Профессор Ильин читал лекции в Русском богословском институте и одно время там и жил. Студенты охотно и весело рассказывали о нем всякие истории. Уверяли, что на деньги, полученные за книгу «Всенощное бдение», Ильин купил модные брюки. С добродушным ехидством называли их «всенощные брюки» еще и потому, что Владимир Николаевич ночью ускользал с территории института, чтобы потанцевать. Однажды, когда он в носках, держа лакированные туфли в руках, спускался по лестнице, чтобы исчезнуть, его увидел профессор Безобразов (впоследствии отец Кассиан). Так как он сильно заикался, то его горестно-вопросительное восклицание получилось таким: «На бабал?»
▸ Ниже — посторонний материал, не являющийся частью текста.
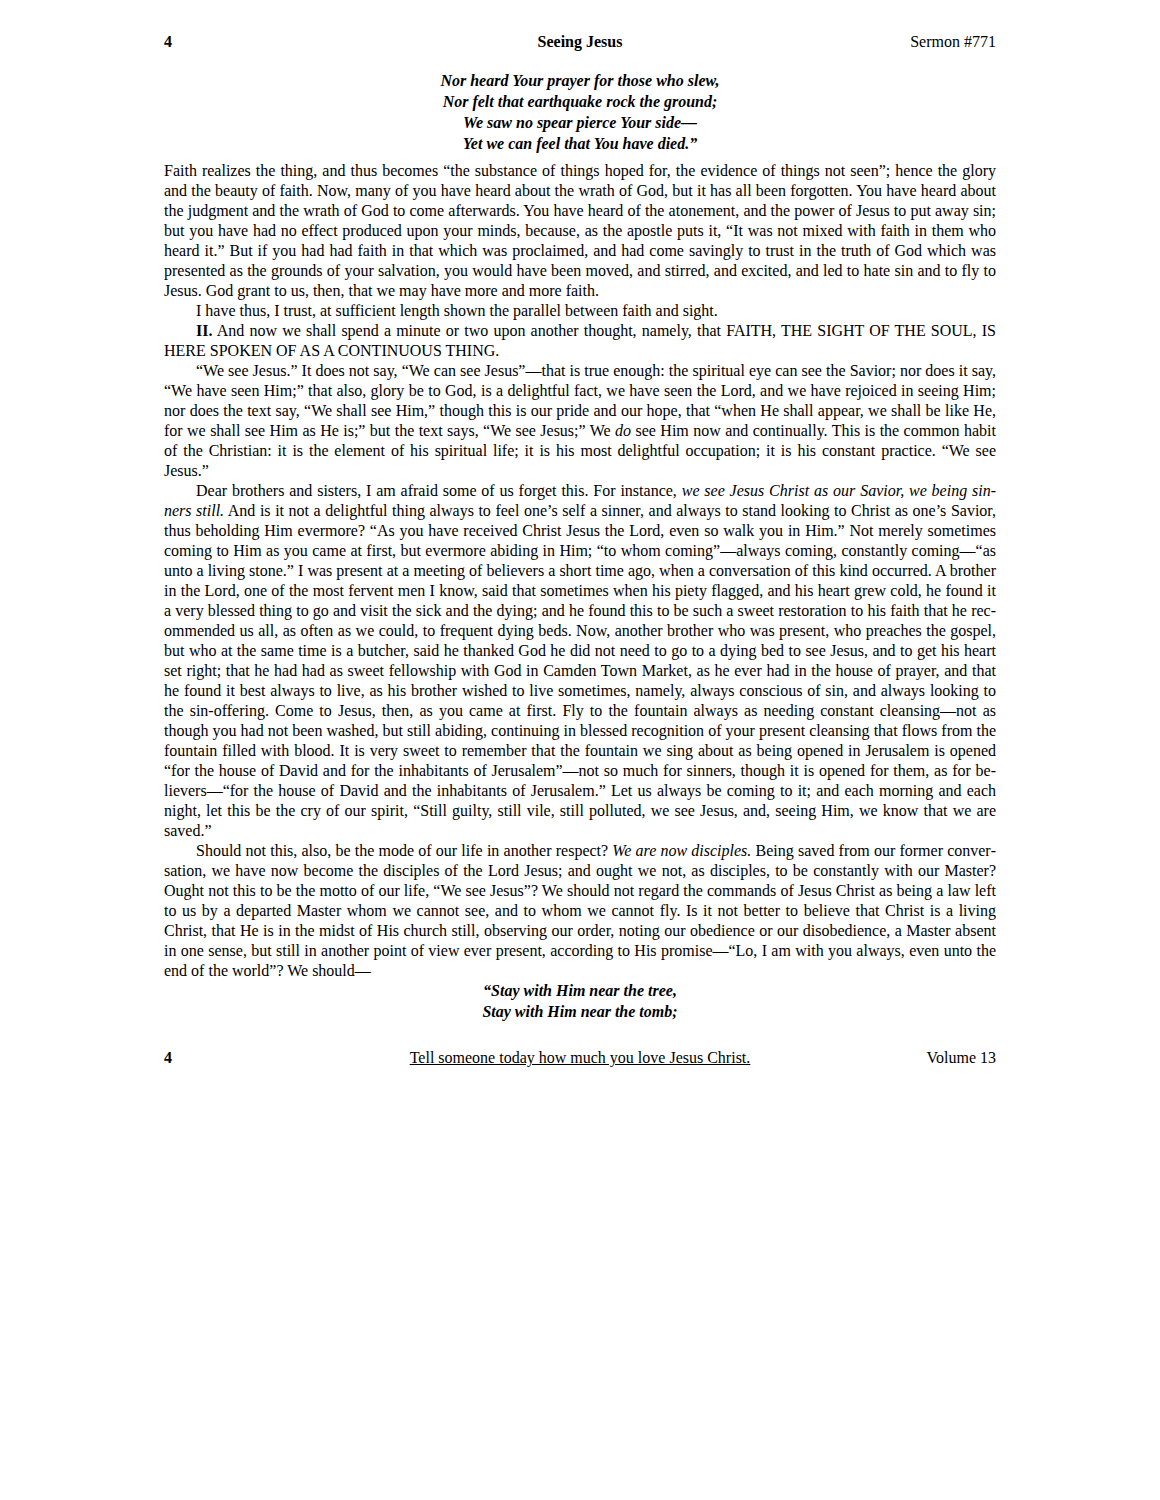4 Seeing Jesus Sermon #771
Nor heard Your prayer for those who slew,
Nor felt that earthquake rock the ground;
We saw no spear pierce Your side—
Yet we can feel that You have died.”
Faith realizes the thing, and thus becomes “the substance of things hoped for, the evidence of things not seen”; hence the glory and the beauty of faith. Now, many of you have heard about the wrath of God, but it has all been forgotten. You have heard about the judgment and the wrath of God to come afterwards. You have heard of the atonement, and the power of Jesus to put away sin; but you have had no effect produced upon your minds, because, as the apostle puts it, “It was not mixed with faith in them who heard it.” But if you had had faith in that which was proclaimed, and had come savingly to trust in the truth of God which was presented as the grounds of your salvation, you would have been moved, and stirred, and excited, and led to hate sin and to fly to Jesus. God grant to us, then, that we may have more and more faith.
I have thus, I trust, at sufficient length shown the parallel between faith and sight.
II. And now we shall spend a minute or two upon another thought, namely, that FAITH, THE SIGHT OF THE SOUL, IS HERE SPOKEN OF AS A CONTINUOUS THING.
“We see Jesus.” It does not say, “We can see Jesus”—that is true enough: the spiritual eye can see the Savior; nor does it say, “We have seen Him;” that also, glory be to God, is a delightful fact, we have seen the Lord, and we have rejoiced in seeing Him; nor does the text say, “We shall see Him,” though this is our pride and our hope, that “when He shall appear, we shall be like He, for we shall see Him as He is;” but the text says, “We see Jesus;” We do see Him now and continually. This is the common habit of the Christian: it is the element of his spiritual life; it is his most delightful occupation; it is his constant practice. “We see Jesus.”
Dear brothers and sisters, I am afraid some of us forget this. For instance, we see Jesus Christ as our Savior, we being sinners still. And is it not a delightful thing always to feel one’s self a sinner, and always to stand looking to Christ as one’s Savior, thus beholding Him evermore? “As you have received Christ Jesus the Lord, even so walk you in Him.” Not merely sometimes coming to Him as you came at first, but evermore abiding in Him; “to whom coming”—always coming, constantly coming—“as unto a living stone.” I was present at a meeting of believers a short time ago, when a conversation of this kind occurred. A brother in the Lord, one of the most fervent men I know, said that sometimes when his piety flagged, and his heart grew cold, he found it a very blessed thing to go and visit the sick and the dying; and he found this to be such a sweet restoration to his faith that he recommended us all, as often as we could, to frequent dying beds. Now, another brother who was present, who preaches the gospel, but who at the same time is a butcher, said he thanked God he did not need to go to a dying bed to see Jesus, and to get his heart set right; that he had had as sweet fellowship with God in Camden Town Market, as he ever had in the house of prayer, and that he found it best always to live, as his brother wished to live sometimes, namely, always conscious of sin, and always looking to the sin-offering. Come to Jesus, then, as you came at first. Fly to the fountain always as needing constant cleansing—not as though you had not been washed, but still abiding, continuing in blessed recognition of your present cleansing that flows from the fountain filled with blood. It is very sweet to remember that the fountain we sing about as being opened in Jerusalem is opened “for the house of David and for the inhabitants of Jerusalem”—not so much for sinners, though it is opened for them, as for believers—“for the house of David and the inhabitants of Jerusalem.” Let us always be coming to it; and each morning and each night, let this be the cry of our spirit, “Still guilty, still vile, still polluted, we see Jesus, and, seeing Him, we know that we are saved.”
Should not this, also, be the mode of our life in another respect? We are now disciples. Being saved from our former conversation, we have now become the disciples of the Lord Jesus; and ought we not, as disciples, to be constantly with our Master? Ought not this to be the motto of our life, “We see Jesus”? We should not regard the commands of Jesus Christ as being a law left to us by a departed Master whom we cannot see, and to whom we cannot fly. Is it not better to believe that Christ is a living Christ, that He is in the midst of His church still, observing our order, noting our obedience or our disobedience, a Master absent in one sense, but still in another point of view ever present, according to His promise—“Lo, I am with you always, even unto the end of the world”? We should—
“Stay with Him near the tree,
Stay with Him near the tomb;
4 Tell someone today how much you love Jesus Christ. Volume 13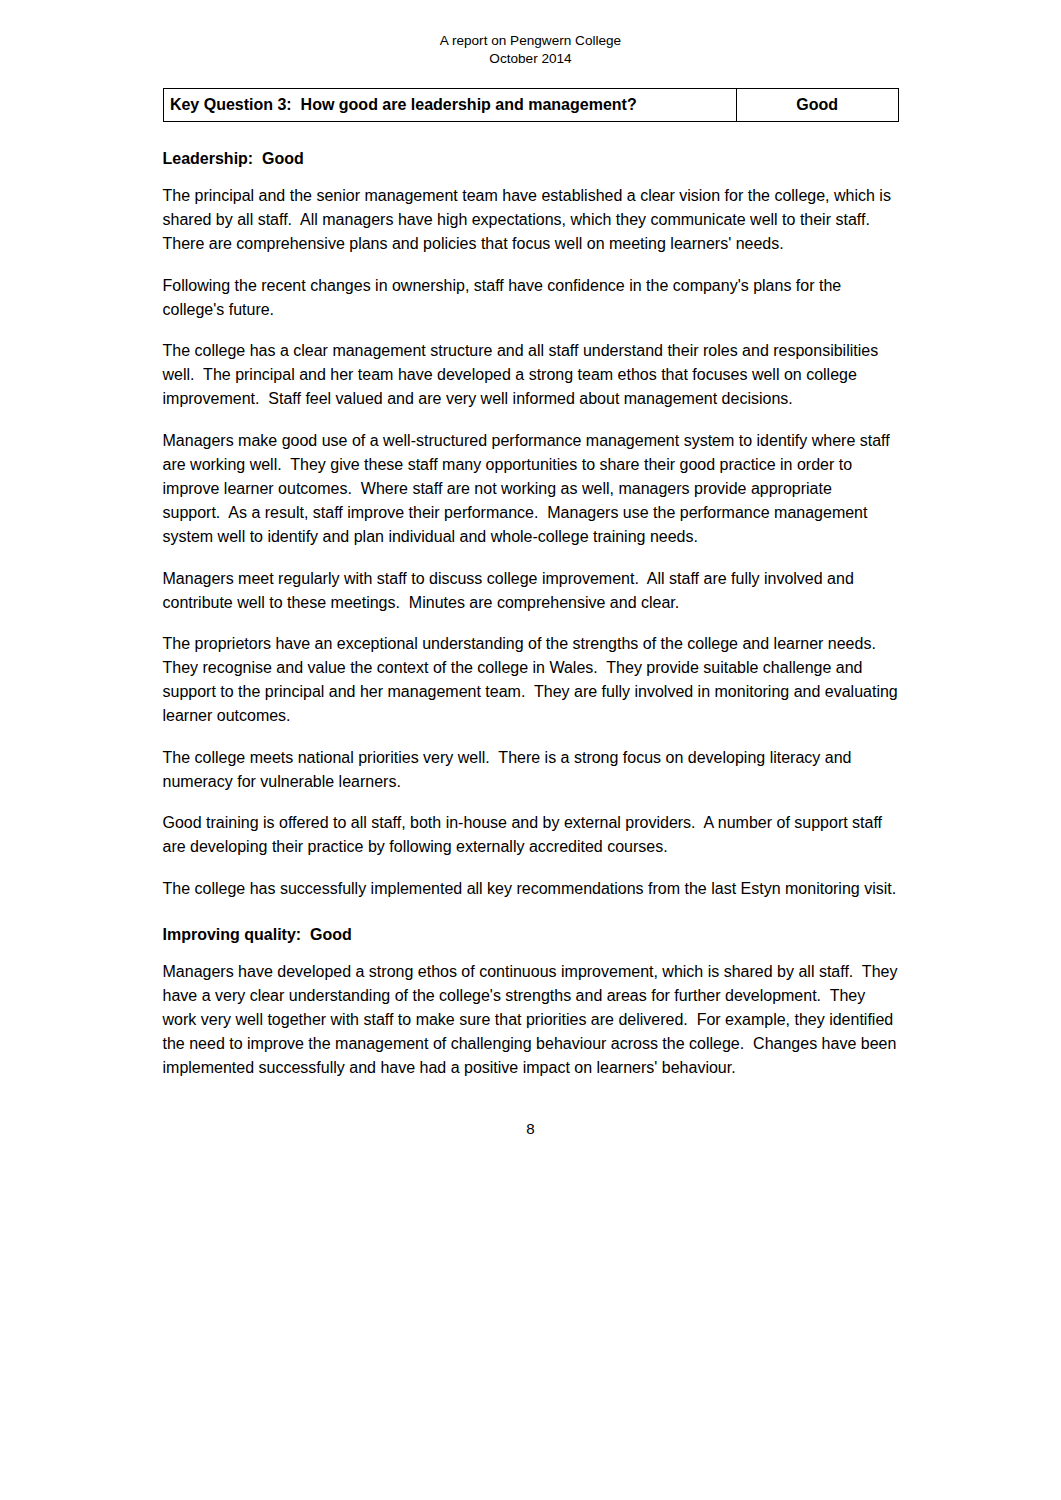A report on Pengwern College
October 2014
| Key Question 3: How good are leadership and management? | Good |
Leadership: Good
The principal and the senior management team have established a clear vision for the college, which is shared by all staff. All managers have high expectations, which they communicate well to their staff. There are comprehensive plans and policies that focus well on meeting learners' needs.
Following the recent changes in ownership, staff have confidence in the company's plans for the college's future.
The college has a clear management structure and all staff understand their roles and responsibilities well. The principal and her team have developed a strong team ethos that focuses well on college improvement. Staff feel valued and are very well informed about management decisions.
Managers make good use of a well-structured performance management system to identify where staff are working well. They give these staff many opportunities to share their good practice in order to improve learner outcomes. Where staff are not working as well, managers provide appropriate support. As a result, staff improve their performance. Managers use the performance management system well to identify and plan individual and whole-college training needs.
Managers meet regularly with staff to discuss college improvement. All staff are fully involved and contribute well to these meetings. Minutes are comprehensive and clear.
The proprietors have an exceptional understanding of the strengths of the college and learner needs. They recognise and value the context of the college in Wales. They provide suitable challenge and support to the principal and her management team. They are fully involved in monitoring and evaluating learner outcomes.
The college meets national priorities very well. There is a strong focus on developing literacy and numeracy for vulnerable learners.
Good training is offered to all staff, both in-house and by external providers. A number of support staff are developing their practice by following externally accredited courses.
The college has successfully implemented all key recommendations from the last Estyn monitoring visit.
Improving quality: Good
Managers have developed a strong ethos of continuous improvement, which is shared by all staff. They have a very clear understanding of the college's strengths and areas for further development. They work very well together with staff to make sure that priorities are delivered. For example, they identified the need to improve the management of challenging behaviour across the college. Changes have been implemented successfully and have had a positive impact on learners' behaviour.
8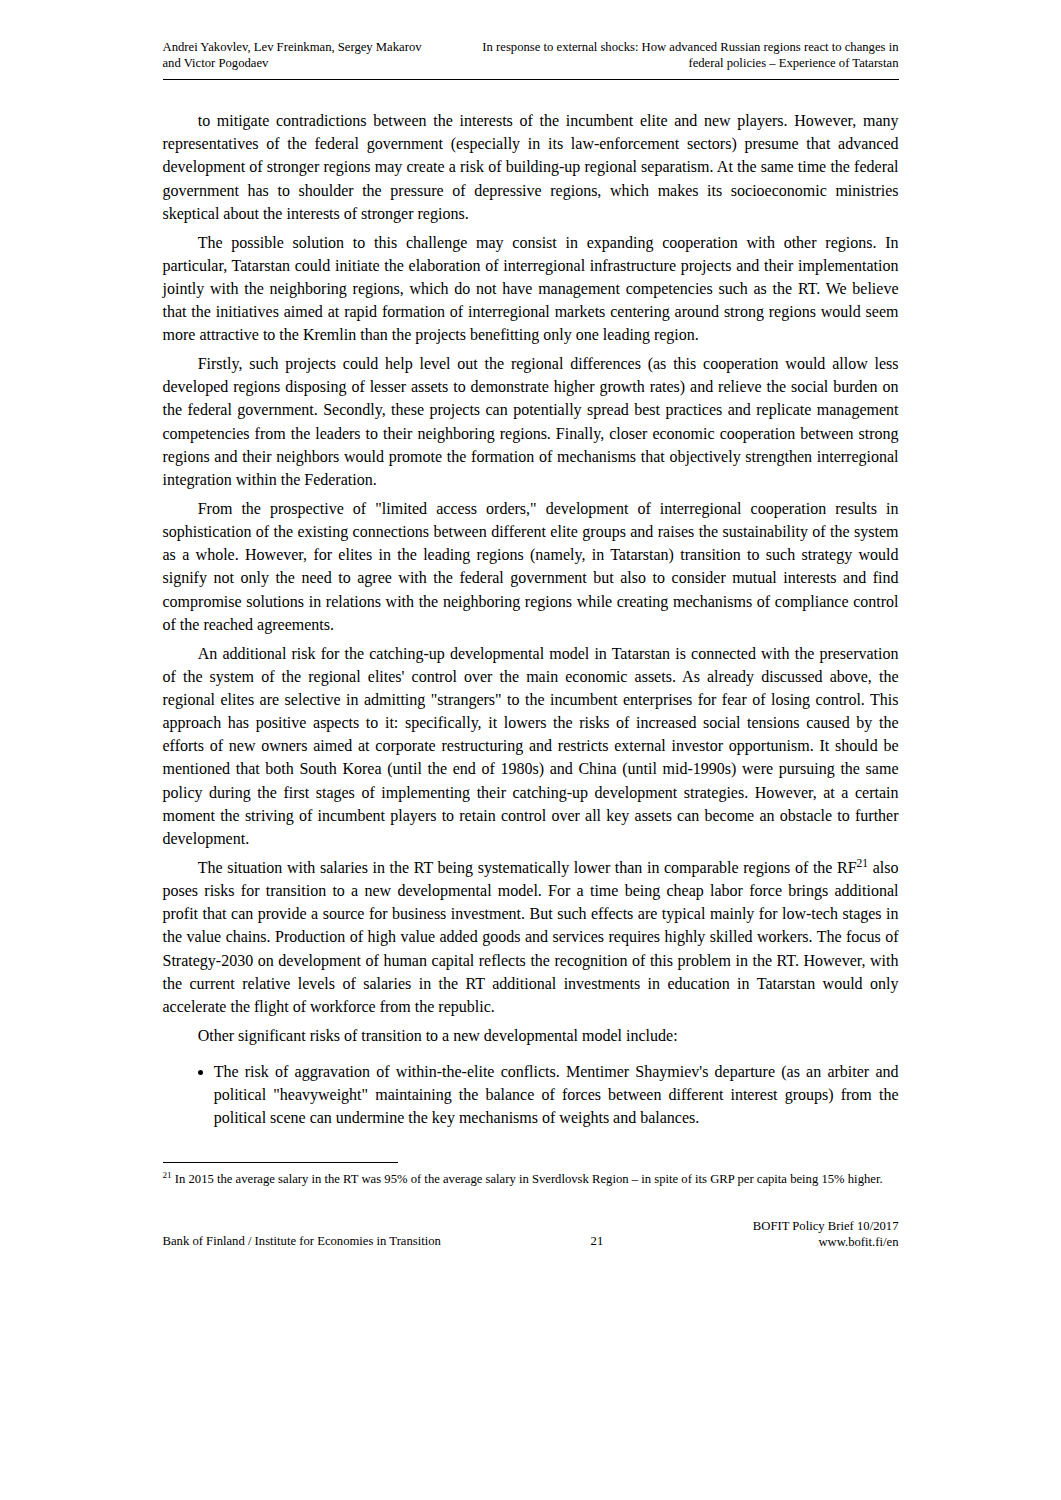Andrei Yakovlev, Lev Freinkman, Sergey Makarov and Victor Pogodaev
In response to external shocks: How advanced Russian regions react to changes in federal policies – Experience of Tatarstan
to mitigate contradictions between the interests of the incumbent elite and new players. However, many representatives of the federal government (especially in its law-enforcement sectors) presume that advanced development of stronger regions may create a risk of building-up regional separatism. At the same time the federal government has to shoulder the pressure of depressive regions, which makes its socioeconomic ministries skeptical about the interests of stronger regions.
The possible solution to this challenge may consist in expanding cooperation with other regions. In particular, Tatarstan could initiate the elaboration of interregional infrastructure projects and their implementation jointly with the neighboring regions, which do not have management competencies such as the RT. We believe that the initiatives aimed at rapid formation of interregional markets centering around strong regions would seem more attractive to the Kremlin than the projects benefitting only one leading region.
Firstly, such projects could help level out the regional differences (as this cooperation would allow less developed regions disposing of lesser assets to demonstrate higher growth rates) and relieve the social burden on the federal government. Secondly, these projects can potentially spread best practices and replicate management competencies from the leaders to their neighboring regions. Finally, closer economic cooperation between strong regions and their neighbors would promote the formation of mechanisms that objectively strengthen interregional integration within the Federation.
From the prospective of "limited access orders," development of interregional cooperation results in sophistication of the existing connections between different elite groups and raises the sustainability of the system as a whole. However, for elites in the leading regions (namely, in Tatarstan) transition to such strategy would signify not only the need to agree with the federal government but also to consider mutual interests and find compromise solutions in relations with the neighboring regions while creating mechanisms of compliance control of the reached agreements.
An additional risk for the catching-up developmental model in Tatarstan is connected with the preservation of the system of the regional elites' control over the main economic assets. As already discussed above, the regional elites are selective in admitting "strangers" to the incumbent enterprises for fear of losing control. This approach has positive aspects to it: specifically, it lowers the risks of increased social tensions caused by the efforts of new owners aimed at corporate restructuring and restricts external investor opportunism. It should be mentioned that both South Korea (until the end of 1980s) and China (until mid-1990s) were pursuing the same policy during the first stages of implementing their catching-up development strategies. However, at a certain moment the striving of incumbent players to retain control over all key assets can become an obstacle to further development.
The situation with salaries in the RT being systematically lower than in comparable regions of the RF21 also poses risks for transition to a new developmental model. For a time being cheap labor force brings additional profit that can provide a source for business investment. But such effects are typical mainly for low-tech stages in the value chains. Production of high value added goods and services requires highly skilled workers. The focus of Strategy-2030 on development of human capital reflects the recognition of this problem in the RT. However, with the current relative levels of salaries in the RT additional investments in education in Tatarstan would only accelerate the flight of workforce from the republic.
Other significant risks of transition to a new developmental model include:
The risk of aggravation of within-the-elite conflicts. Mentimer Shaymiev's departure (as an arbiter and political "heavyweight" maintaining the balance of forces between different interest groups) from the political scene can undermine the key mechanisms of weights and balances.
21 In 2015 the average salary in the RT was 95% of the average salary in Sverdlovsk Region – in spite of its GRP per capita being 15% higher.
Bank of Finland / Institute for Economies in Transition
21
BOFIT Policy Brief 10/2017
www.bofit.fi/en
В те годы увлекались чарльстоном, а его исполнение требовало тренировки. Вот Владимир Николаевич и упражнялся в своей комнате на втором этаже. Живший под ним на нижнем этаже ректор института епископ Вениамин, человек добрейший и восторженный, слыша шорохи наверху, принял их за земные поклоны. Умилился, и за обедом в трапезной произнес речь о том, как мы легко, как безжалостно осуждаем человека, считаем его легкомысленным (все поняли, о ком речь), а ему, грешному, посчастливилось проникнуть в тайну души, в подвижничество — глубокой ночью кладутся земные поклоны. Не выдержав, совершенно красный, Ильин выбежал из трапезной, а владыка Вениамин умиленно счел это смиреньем и скромностью и об этом тоже сказал прочувствованное слово.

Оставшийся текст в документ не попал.